# Ever had your art altered?



## Victoria Viper (Jul 12, 2008)

Y'ever have it when somebody takes your art and changes it without your permission? Somebody told me that they saw a picture I did of a demon guy where someone had edited him into a girl. Had another instance on an image board where people were suggesting that somebody color one of my B&W pics and crop out all the body hair. Annoying crap, I tell ya'. XD

Ever happen to you?


----------



## Blue Snowangel (Jul 12, 2008)

Yeah, and it's annoying.  I had someone take a pic of mine, knocked out the background, changed the colors, and put it on a photomanip background and throw their name on it.  They had the nerve to post it on the forum of a game I was playing at the time and call it an "original creation"  The site owner recognized it as my work since I had done art work for her and for the game and nearly spit tacks.  Needless to say, it didn't go over well for that person.

_Source data_.
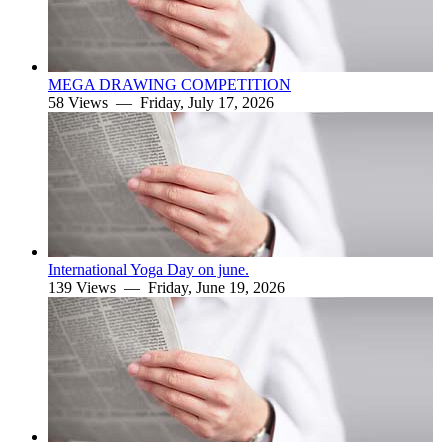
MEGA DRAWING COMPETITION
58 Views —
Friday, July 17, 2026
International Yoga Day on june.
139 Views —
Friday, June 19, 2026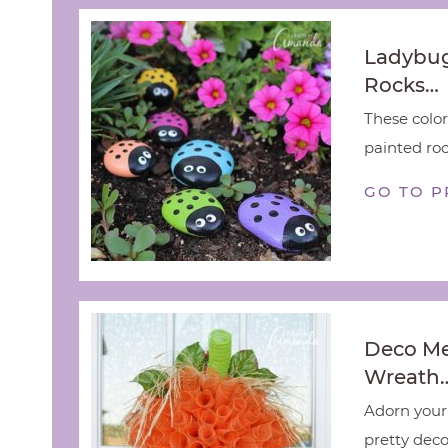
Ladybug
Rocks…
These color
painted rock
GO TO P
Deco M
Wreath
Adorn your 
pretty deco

_Exercise_.
In the art-alteration thread, what allowed the site owner to recognize the reposted picture as Blue Snowangel's work? The data is separate from the art-alteration thread.

_Answer box_.
The site owner recognized the picture because Blue Snowangel had done artwork for her and for the game.